## Required action 1:
Check each statement against the soil moisture data text. Answer yes or no for each, and quote the exact words that decide it.
(a) The CLDAS soil moisture data that were used cover January 2017 to December 2019.
(b) The DEM and soil texture data were resampled to 0.25°.
(c) The land cover type data came from GlobeLand30 for the year 2018.
## Required action 2:
Copy from the soil moisture data text the part that opens with the words containing "To ensure that" and closes with "set to GCS_WGS_1984.".
## Required action 3:
Please proceed with the soil moisture data text from where it stops.

[Document extract]

In situ SM measurements and the CLDAS SM data (version 2.0) [43] were used as validation datasets. The CLDAS provides hourly SM in five layers (0–5, 0–10, 10–40, 40–100, and 100–200 cm), in which the top 0–5 cm SM data from January 2017 to December 2019 were applied. In situ observations were collected from China’s national meteorological stations, providing hourly SM from 10 to 100 cm depth with an interval of 10 cm, and the top 0–10 cm SM data were used. Hourly SM estimates from the CLDAS and in situ observation were averaged to obtain the daily value.

2.2.2. Auxiliary Data

Land cover type data were from GlobeLand30 [44] in the year 2020, with an overall classification accuracy of 85.72%. There are a total of six land cover types in the PRB, with cropland, woodland, grassland, and shrubland being the four main land cover types after water bodies and artificial surfaces are removed. Precipitation data were collected from the Climate Hazards Group Infrared Precipitation with Stations (CHIRPS) daily product. All-weather LST data were from the Global daily 0.05° spatiotemporal continuous land surface temperature dataset (2002–2022) hosted at the National Tibetan Plateau Data Center [45]. The datasets from four overpass times were averaged to obtain the daily LST. Enhanced Vegetation Index (EVI) data were collected from the MOD13C1 (v6.1). Quality control, linear interpolation, and Savitzky–Golay (S–G) filter [46] methods were applied to obtain a high-quality daily EVI dataset. Albedo data were obtained from the MCD43C3 (v6.1), in which shortwave black-sky albedo and white-sky albedo layers were quality controlled and used to calculate the real surface albedo [47]. Then, linear interpolation and S–G filter methods were also applied to generate a gap-filled and high-quality real surface albedo dataset. Digital elevation model (DEM) data were obtained from the NASA Shuttle Radar Topography Mission [48]. Elevation, slope, and aspect were extracted as topographical factors. Soil texture data (proportion of sand, silt, and clay content) were obtained from the Harmonized World Soil Database version 1.2 [49]. Table 2 lists the basic information of the above datasets.

2.2.3. Data Preprocessing

To ensure that all datasets had a uniform specification, data preprocessing was performed as follows. The time range of all SM and auxiliary datasets was unified from April 2015 to December 2020, except for the FY-3C and CLDAS. The spatial resolution of FY-3C, SMAP, ERA5-Land, and GlobeLand30 datasets was resampled to 0.25°, consistent with other SM products. The spatial resolution of DEM and soil texture data was resampled to 0.05°, consistent with other auxiliary products. The temporal resolution was unified as pentad (5-day average, and sum for precipitation), and the geospatial reference was set to GCS_WGS_1984.

[/Document extract]
[Given data]

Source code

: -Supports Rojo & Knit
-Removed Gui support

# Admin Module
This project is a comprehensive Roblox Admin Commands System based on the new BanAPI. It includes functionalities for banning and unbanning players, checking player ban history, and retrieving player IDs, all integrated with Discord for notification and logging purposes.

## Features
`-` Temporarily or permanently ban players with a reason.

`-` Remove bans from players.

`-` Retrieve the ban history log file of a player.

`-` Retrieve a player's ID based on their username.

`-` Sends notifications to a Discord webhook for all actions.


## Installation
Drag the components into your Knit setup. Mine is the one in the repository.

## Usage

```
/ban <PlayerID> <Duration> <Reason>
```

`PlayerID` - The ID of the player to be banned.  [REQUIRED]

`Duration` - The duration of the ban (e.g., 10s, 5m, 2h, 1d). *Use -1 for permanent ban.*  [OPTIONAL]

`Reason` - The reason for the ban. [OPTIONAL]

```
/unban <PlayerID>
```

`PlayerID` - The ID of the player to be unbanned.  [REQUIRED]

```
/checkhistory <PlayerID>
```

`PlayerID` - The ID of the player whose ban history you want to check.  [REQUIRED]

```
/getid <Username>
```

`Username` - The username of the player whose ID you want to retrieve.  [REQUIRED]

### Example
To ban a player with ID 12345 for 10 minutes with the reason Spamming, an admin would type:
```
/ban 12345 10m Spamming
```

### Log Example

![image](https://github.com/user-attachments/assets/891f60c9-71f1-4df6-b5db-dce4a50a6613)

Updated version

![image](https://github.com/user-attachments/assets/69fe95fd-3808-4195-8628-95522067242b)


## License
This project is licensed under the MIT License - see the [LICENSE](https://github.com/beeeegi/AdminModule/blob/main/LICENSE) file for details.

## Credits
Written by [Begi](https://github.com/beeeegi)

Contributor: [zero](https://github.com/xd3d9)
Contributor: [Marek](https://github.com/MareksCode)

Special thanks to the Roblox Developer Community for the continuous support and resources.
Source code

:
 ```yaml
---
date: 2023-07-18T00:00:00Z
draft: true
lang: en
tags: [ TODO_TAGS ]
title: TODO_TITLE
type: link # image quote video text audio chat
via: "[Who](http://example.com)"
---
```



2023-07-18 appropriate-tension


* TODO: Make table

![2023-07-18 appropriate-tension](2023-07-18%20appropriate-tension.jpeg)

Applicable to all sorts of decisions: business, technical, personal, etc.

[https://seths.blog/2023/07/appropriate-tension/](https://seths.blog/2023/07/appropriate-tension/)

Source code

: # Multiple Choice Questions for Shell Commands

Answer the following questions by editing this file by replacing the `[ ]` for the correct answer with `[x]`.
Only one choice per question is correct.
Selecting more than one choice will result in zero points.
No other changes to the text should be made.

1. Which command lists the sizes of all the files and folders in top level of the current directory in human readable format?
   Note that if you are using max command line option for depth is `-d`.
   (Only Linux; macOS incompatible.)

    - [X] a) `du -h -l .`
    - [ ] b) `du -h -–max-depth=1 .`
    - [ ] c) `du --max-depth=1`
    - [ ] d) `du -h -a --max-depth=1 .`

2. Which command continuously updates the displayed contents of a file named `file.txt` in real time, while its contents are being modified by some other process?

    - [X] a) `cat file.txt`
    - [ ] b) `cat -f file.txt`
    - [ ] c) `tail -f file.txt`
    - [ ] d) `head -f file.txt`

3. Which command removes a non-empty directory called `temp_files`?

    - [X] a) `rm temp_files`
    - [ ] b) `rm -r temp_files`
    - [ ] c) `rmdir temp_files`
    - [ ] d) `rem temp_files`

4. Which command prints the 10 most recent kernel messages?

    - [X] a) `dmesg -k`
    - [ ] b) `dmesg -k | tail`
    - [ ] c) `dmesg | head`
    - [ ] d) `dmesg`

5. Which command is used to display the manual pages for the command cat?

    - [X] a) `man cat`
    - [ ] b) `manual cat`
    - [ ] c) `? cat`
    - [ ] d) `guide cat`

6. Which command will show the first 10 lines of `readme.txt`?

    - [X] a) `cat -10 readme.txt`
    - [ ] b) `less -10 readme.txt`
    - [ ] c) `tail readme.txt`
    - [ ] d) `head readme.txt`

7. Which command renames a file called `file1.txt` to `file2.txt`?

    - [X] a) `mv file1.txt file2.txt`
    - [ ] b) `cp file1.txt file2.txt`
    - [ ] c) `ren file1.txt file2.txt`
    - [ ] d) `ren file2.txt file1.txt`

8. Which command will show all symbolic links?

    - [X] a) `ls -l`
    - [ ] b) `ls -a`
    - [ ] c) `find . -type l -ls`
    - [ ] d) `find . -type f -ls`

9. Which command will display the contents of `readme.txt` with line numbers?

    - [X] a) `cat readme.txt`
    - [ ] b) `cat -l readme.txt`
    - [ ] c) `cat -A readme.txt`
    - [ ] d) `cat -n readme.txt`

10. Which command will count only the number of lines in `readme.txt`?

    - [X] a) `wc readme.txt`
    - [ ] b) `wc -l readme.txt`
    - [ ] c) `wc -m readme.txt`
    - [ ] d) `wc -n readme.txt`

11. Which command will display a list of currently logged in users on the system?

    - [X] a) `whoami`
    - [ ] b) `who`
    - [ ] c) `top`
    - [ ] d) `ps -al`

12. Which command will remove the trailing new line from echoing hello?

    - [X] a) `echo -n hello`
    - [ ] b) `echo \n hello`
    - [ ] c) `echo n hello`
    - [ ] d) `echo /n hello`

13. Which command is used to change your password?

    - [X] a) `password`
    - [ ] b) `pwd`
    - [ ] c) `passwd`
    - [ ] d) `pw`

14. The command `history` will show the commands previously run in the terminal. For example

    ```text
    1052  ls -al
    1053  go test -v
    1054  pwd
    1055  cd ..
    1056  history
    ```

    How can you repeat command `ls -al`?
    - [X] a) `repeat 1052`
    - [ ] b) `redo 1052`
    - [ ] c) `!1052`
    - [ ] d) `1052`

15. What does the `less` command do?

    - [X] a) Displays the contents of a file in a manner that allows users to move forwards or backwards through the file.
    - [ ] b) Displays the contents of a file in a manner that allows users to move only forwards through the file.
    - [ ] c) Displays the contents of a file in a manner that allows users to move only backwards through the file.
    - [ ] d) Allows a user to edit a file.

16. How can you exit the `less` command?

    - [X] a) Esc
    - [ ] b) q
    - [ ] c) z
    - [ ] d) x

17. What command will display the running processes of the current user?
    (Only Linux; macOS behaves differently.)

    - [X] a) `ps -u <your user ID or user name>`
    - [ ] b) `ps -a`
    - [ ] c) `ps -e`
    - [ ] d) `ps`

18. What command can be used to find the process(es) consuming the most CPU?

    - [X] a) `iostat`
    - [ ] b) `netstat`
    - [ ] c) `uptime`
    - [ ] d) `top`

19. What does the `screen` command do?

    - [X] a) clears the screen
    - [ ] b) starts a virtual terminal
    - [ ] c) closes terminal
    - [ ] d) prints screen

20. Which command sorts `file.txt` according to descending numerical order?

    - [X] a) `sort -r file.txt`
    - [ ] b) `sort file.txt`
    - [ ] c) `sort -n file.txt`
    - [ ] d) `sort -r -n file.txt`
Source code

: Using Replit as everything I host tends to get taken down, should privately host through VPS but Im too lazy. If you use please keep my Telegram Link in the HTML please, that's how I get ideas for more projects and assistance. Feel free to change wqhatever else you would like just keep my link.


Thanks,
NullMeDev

[/Given data]

## Result 1:
(a) Yes: "the top 0–5 cm SM data from January 2017 to December 2019 were applied"
(b) No: "The spatial resolution of DEM and soil texture data was resampled to 0.05°"
(c) No: "Land cover type data were from GlobeLand30 [44] in the year 2020"

## Result 2:
To ensure that all datasets had a uniform specification, data preprocessing was performed as follows. The time range of all SM and auxiliary datasets was unified from April 2015 to December 2020, except for the FY-3C and CLDAS. The spatial resolution of FY-3C, SMAP, ERA5-Land, and GlobeLand30 datasets was resampled to 0.25°, consistent with other SM products. The spatial resolution of DEM and soil texture data was resampled to 0.05°, consistent with other auxiliary products. The temporal resolution was unified as pentad (5-day average, and sum for precipitation), and the geospatial reference was set to GCS_WGS_1984.

## Result 3:
3. Methods

3.1. SM Reconstruction Approach

Figure 2 shows the two-step SM reconstruction approach (first merging then downscaling) developed in this study. Note that the spatial downscaling was conducted based on an assumption that models established by auxiliary variables over an appropriate range of scales are applicable to SM reproduction [50]. The specific steps are described as follows:
  • The TCH method was firstly used to analyze uncertainties of multiple SM products on different land cover types at a spatial resolution of 0.25°. The products with low uncertainties were then combined to produce a merged SM product using the BTCH merging method.
  • All auxiliary variables including real albedo, precipitation, EVI, LST, soil texture (sand, clay, and silt), and terrain (elevation, slope, and aspect) were resampled to 0.25° spatial resolution, the same as the merged SM product.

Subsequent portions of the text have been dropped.